(Items from a dataset)
== Segment start ==
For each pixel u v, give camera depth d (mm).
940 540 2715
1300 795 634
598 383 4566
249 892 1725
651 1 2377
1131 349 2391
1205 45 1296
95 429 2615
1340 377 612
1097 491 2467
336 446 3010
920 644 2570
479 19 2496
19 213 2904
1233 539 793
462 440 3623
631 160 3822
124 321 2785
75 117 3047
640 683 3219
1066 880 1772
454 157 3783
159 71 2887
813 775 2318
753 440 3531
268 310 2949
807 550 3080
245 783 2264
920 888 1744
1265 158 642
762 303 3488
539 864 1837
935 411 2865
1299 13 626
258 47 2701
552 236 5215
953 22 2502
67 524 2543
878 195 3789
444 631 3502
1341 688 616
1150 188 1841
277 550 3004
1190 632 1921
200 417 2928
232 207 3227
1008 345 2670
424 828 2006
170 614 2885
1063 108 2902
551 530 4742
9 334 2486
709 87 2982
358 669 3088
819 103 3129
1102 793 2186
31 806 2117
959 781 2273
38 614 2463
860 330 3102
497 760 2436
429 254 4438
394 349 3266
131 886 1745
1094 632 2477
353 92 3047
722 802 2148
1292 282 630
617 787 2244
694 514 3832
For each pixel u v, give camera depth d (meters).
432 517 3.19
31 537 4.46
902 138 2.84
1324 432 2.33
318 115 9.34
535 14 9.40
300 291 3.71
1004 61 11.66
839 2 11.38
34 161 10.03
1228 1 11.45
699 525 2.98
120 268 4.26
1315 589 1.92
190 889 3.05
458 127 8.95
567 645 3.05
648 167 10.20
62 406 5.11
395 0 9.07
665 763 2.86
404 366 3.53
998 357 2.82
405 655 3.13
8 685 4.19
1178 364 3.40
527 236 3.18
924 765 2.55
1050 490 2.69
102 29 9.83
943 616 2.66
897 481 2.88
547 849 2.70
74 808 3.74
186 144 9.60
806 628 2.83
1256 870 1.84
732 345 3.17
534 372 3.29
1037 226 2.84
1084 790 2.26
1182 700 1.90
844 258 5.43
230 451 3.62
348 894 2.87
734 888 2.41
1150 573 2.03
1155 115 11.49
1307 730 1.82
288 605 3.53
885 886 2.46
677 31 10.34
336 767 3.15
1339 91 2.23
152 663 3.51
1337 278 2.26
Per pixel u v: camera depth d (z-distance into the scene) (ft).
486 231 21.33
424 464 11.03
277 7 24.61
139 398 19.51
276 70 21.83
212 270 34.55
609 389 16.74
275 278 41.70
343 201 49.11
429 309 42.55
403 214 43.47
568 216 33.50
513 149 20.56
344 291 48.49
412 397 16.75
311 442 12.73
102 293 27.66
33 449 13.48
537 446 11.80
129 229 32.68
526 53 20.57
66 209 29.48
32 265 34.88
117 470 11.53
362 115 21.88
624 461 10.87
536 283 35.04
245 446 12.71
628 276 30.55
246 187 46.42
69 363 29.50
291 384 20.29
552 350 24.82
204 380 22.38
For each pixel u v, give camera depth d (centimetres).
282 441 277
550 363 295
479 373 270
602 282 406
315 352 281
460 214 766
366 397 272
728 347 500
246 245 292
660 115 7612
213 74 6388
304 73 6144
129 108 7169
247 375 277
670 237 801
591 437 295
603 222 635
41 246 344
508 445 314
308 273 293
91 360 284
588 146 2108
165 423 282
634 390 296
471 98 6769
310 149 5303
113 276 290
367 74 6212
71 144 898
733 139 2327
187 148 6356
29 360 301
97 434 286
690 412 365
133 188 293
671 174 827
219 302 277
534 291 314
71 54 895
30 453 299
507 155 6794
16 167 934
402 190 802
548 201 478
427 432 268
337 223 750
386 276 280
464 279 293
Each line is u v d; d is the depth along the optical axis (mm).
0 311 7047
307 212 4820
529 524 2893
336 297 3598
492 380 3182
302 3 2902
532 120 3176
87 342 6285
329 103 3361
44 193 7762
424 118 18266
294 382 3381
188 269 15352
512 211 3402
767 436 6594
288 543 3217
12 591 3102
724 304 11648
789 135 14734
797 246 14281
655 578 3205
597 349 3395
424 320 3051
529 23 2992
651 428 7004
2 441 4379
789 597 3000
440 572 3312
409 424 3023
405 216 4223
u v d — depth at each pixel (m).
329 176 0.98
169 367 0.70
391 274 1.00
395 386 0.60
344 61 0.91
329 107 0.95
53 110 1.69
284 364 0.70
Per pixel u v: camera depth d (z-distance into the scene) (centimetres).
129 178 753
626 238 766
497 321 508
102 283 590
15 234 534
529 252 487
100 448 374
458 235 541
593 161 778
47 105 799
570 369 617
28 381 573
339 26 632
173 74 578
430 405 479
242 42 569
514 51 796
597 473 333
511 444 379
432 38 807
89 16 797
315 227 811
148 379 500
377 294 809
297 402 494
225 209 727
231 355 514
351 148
== Segment end ==
_YOUR OBJECTIVE_
Print, without alteration, only the lines above between the one holding "924 765 2.55" and the one holding "129 229 32.68", inclusive.

_RESULT OF THE TASK_
924 765 2.55
1050 490 2.69
102 29 9.83
943 616 2.66
897 481 2.88
547 849 2.70
74 808 3.74
186 144 9.60
806 628 2.83
1256 870 1.84
732 345 3.17
534 372 3.29
1037 226 2.84
1084 790 2.26
1182 700 1.90
844 258 5.43
230 451 3.62
348 894 2.87
734 888 2.41
1150 573 2.03
1155 115 11.49
1307 730 1.82
288 605 3.53
885 886 2.46
677 31 10.34
336 767 3.15
1339 91 2.23
152 663 3.51
1337 278 2.26
Per pixel u v: camera depth d (z-distance into the scene) (ft).
486 231 21.33
424 464 11.03
277 7 24.61
139 398 19.51
276 70 21.83
212 270 34.55
609 389 16.74
275 278 41.70
343 201 49.11
429 309 42.55
403 214 43.47
568 216 33.50
513 149 20.56
344 291 48.49
412 397 16.75
311 442 12.73
102 293 27.66
33 449 13.48
537 446 11.80
129 229 32.68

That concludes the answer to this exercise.